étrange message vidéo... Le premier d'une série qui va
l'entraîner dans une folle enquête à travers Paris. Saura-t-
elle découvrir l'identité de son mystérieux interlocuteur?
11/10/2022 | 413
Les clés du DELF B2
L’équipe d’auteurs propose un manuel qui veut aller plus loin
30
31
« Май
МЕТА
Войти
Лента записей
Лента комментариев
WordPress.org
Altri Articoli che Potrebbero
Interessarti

+ + + + +

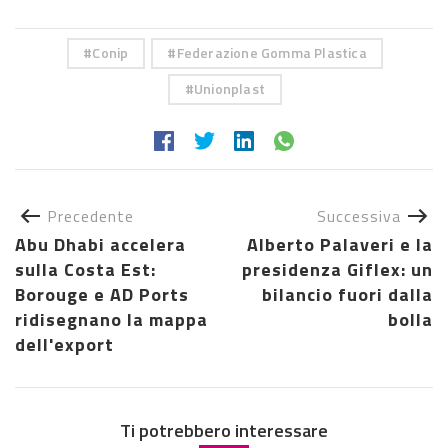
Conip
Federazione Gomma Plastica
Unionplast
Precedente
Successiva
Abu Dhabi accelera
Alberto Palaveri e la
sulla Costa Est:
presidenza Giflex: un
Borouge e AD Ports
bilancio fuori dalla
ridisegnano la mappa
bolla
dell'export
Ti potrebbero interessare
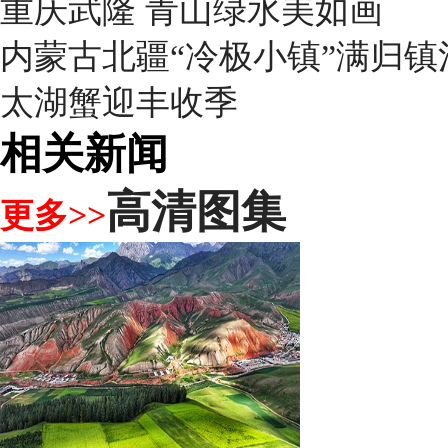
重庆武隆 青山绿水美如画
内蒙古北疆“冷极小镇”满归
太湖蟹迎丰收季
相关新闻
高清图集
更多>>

+ + + + +

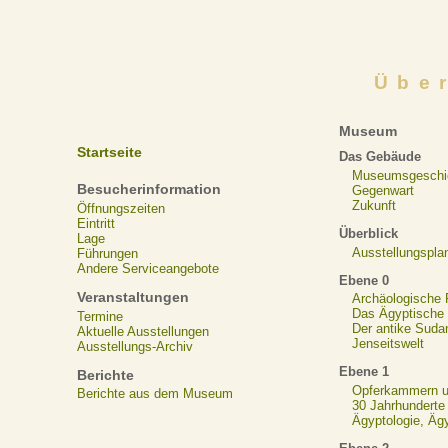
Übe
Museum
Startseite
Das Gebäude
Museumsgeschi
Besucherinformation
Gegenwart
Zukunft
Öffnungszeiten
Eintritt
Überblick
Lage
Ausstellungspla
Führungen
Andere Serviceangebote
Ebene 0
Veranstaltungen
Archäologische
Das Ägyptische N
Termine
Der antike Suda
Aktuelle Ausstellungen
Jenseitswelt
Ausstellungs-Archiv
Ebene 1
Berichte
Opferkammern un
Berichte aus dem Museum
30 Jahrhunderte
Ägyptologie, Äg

+ + + + +

→ DIRECTIVE: Edit the records from the line with "étrange message vidéo..." up to and including the line with "Interessarti" by replacing "Paris" with "Lyon", leaving everything else unchanged.

→ THE COMPLETED TASK:
étrange message vidéo... Le premier d'une série qui va
l'entraîner dans une folle enquête à travers Lyon. Saura-t-
elle découvrir l'identité de son mystérieux interlocuteur?
11/10/2022 | 413
Les clés du DELF B2
L’équipe d’auteurs propose un manuel qui veut aller plus loin
30
31
« Май
МЕТА
Войти
Лента записей
Лента комментариев
WordPress.org
Altri Articoli che Potrebbero
Interessarti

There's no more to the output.